Après une découverte des spécialités locales: le pho chua (soupe de nouilles) ou le vit quay et lon quay (canard et porc rôtis), bonne nuit à l'hôtel. La route a été longue!

Après être passée à proximité de la porte de la Chine, passage historique entre Chine et Vietnam, la route à quatre voies laisse la place à une RN4 étroite et irrégulière, qui traverse des paysages où se succèdent cultures de maïs, rares damiers de rizières, falaises percées de grottes, pitons escarpés, forêts tropicales...

Le lac Ba Bê, une destination prisée de la province de Bac Kan (Nord).
Photo: ST/CVN

Cao Bang a souffert des péripéties de l'histoire, mais son cadre est magnifique, au pied d'un rideau de falaises blanches au confluent du fleuve Bac Giang. L'intérêt de la ville repose sur le commerce interlope qui s'y déroule, notamment au grand marché couvert, le long de l'avenue principale. Du début de la journée à la fin de l'après-midi, des flots de vêtements qui déploient toutes les nuances de l'indigo côtoient des profusions de paniers emplis de légumes, de la camelote chinoise, des objets de culte… auxquels succèdent des marmites et braseros où mijotent galettes de riz, canard laqué et tripaille.

Bon, ce n'est pas tout ça, mais il est temps d'aller dormir!

Troc en stock

Après avoir abandonné rapidement les montagnes déboisées et les champs de maïs, la route étroite et sinueuse côtoie des buttes de terre rouge plantées de forêts de pins, redescend vers la vallée au milieu d'une forêt tropicale luxuriante, puis serpente entre les maisons isolées des H’mông et des Dao, pour arriver enfin vers Cho Ra dans l'univers de l'ethnie Tày… Ma fille n'en peut plus d'être émerveillée, et moi, je suis enroué à force de répondre à ses questions qui me parviennent en rafales!
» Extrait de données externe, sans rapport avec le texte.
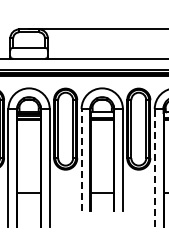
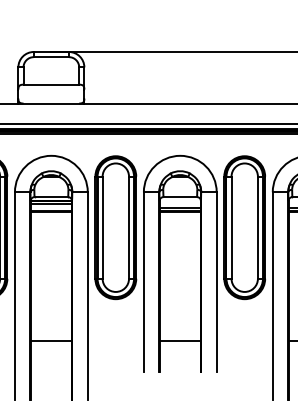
line: (81, 159) -> (143, 281), dashed -> solid
line: (154, 167) -> (272, 295), dashed -> solid

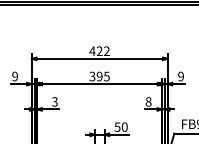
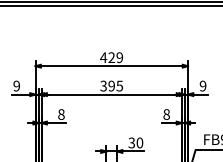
text: (106, 51) -> (119, 58), 422 -> 429
text: (54, 101) -> (61, 114), 3 -> 8
text: (117, 126) -> (131, 142), 50 -> 30

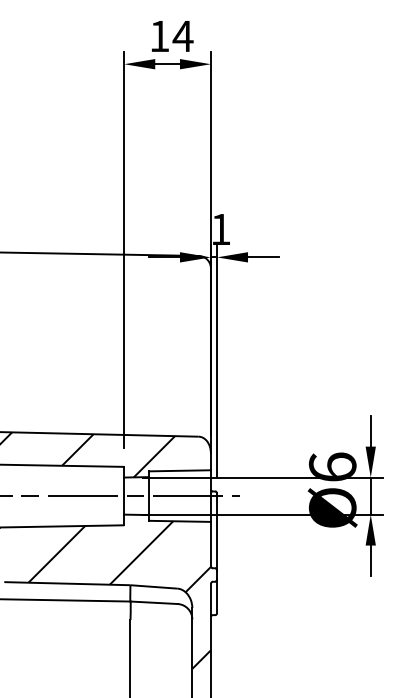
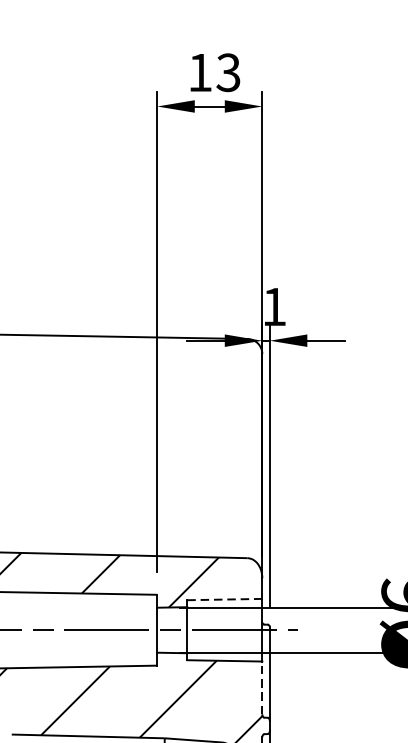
text: (182, 36) -> (227, 72), 14 -> 13
line: (179, 470) -> (224, 599), solid -> dashed
line: (210, 543) -> (261, 687), solid -> dashed

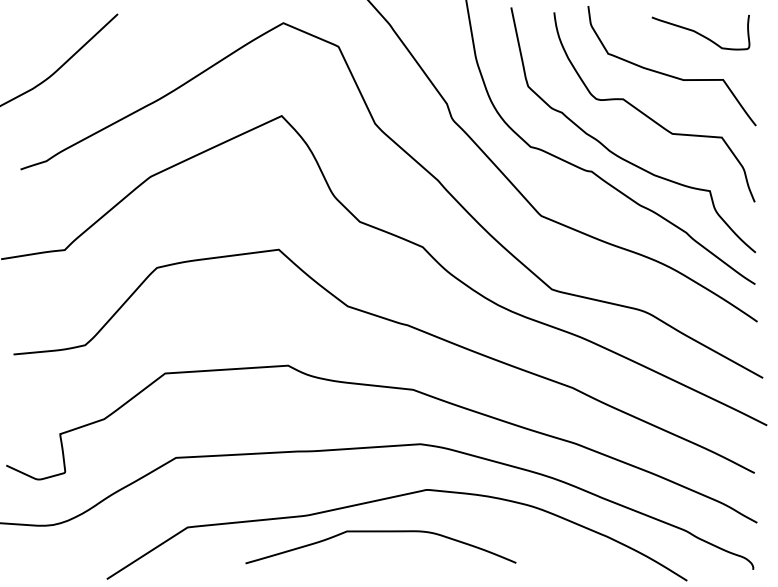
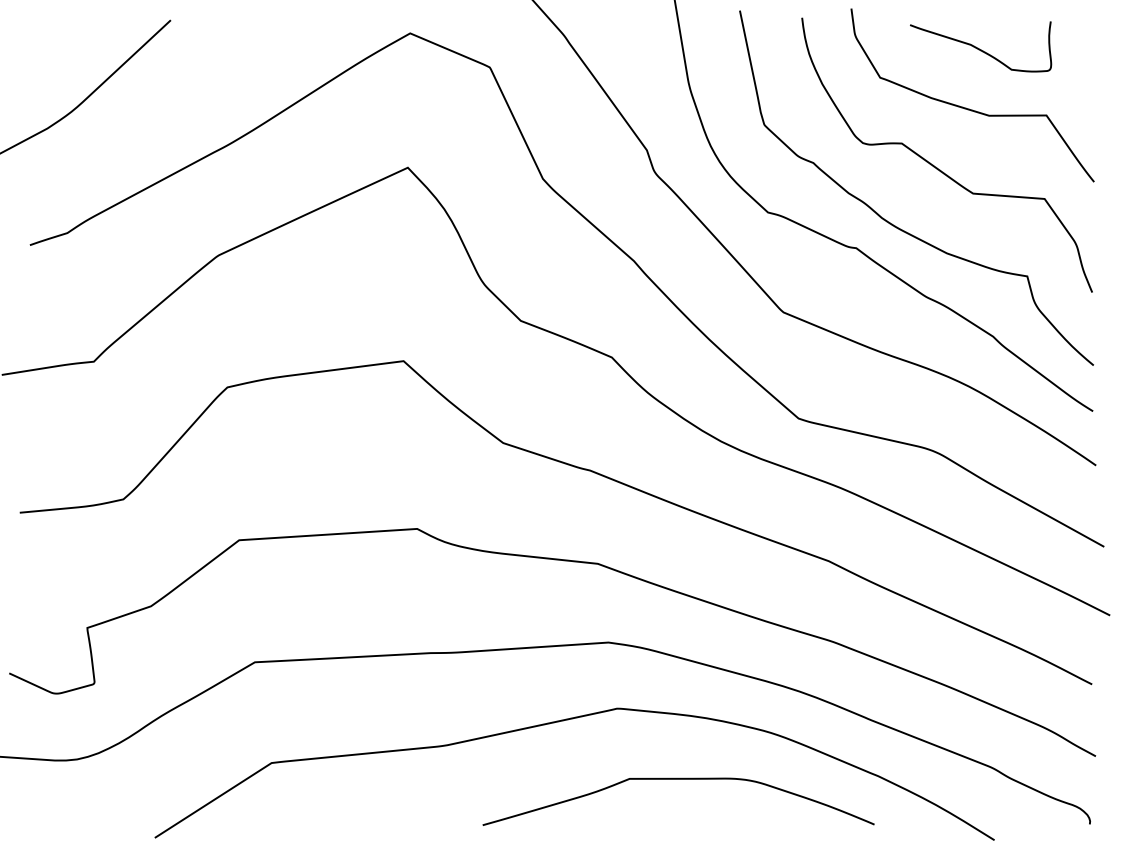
curve: (700, 33) -> (980, 48), moved
curve: (380, 532) -> (678, 780), moved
Ouf! Voilà, Cho Ra… Les jours de marché, on trouve une profusion de produits artisanaux locaux, notamment des étoffes tissées et teintes. On y pratique encore le troc! Ce que je fais avec ma fille en troquant une dernière histoire sur l'origine des ethnies minoritaires (une histoire d'œufs, de dragon et de déesse, que je vous raconterai un jour), contre une bonne nuit de sommeil.

Sampan vogue

Ça, c'est le summum du voyage! Pendant deux heures de navigation, le sampan suit la rivière qui se faufile dans une campagne cultivée, avant de pénétrer dans un paysage de falaises calcaires au flanc desquelles s'accrochent de petits jardins sauvages, tâchés de cannas rouge sang et marbrés de tronc grêles argentés.

Après la grotte-tunnel de Puong, on découvre un paysage sauvage, peuplé d'une centaine d'espèces de papillons et d'oiseaux, et de plusieurs sortes de batraciens et reptiles. Ma fille en trépigne de joie, nous évitons de peu chavirage et enfant "à la rivière"… avant d'arriver au débarcadère du lac Ba Bê (province de Bac Kan).

Autour du lac, des villages sur pilotis, comme celui de Pác Ngòi, peuplés de Tày. C'est, d'ailleurs, vers lui que nous nous dirigeons pour être accueillis dans une maison: thé vietnamien, pipe à eau et même alcool local. Heureusement que notre chauffeur boit et fume, sinon c'était l'incident diplomatique!

Bon, ce n'est pas tout ça, mais il va falloir penser à retrouver les embouteillages et le ciel gris… jusqu'à la prochaine escapade.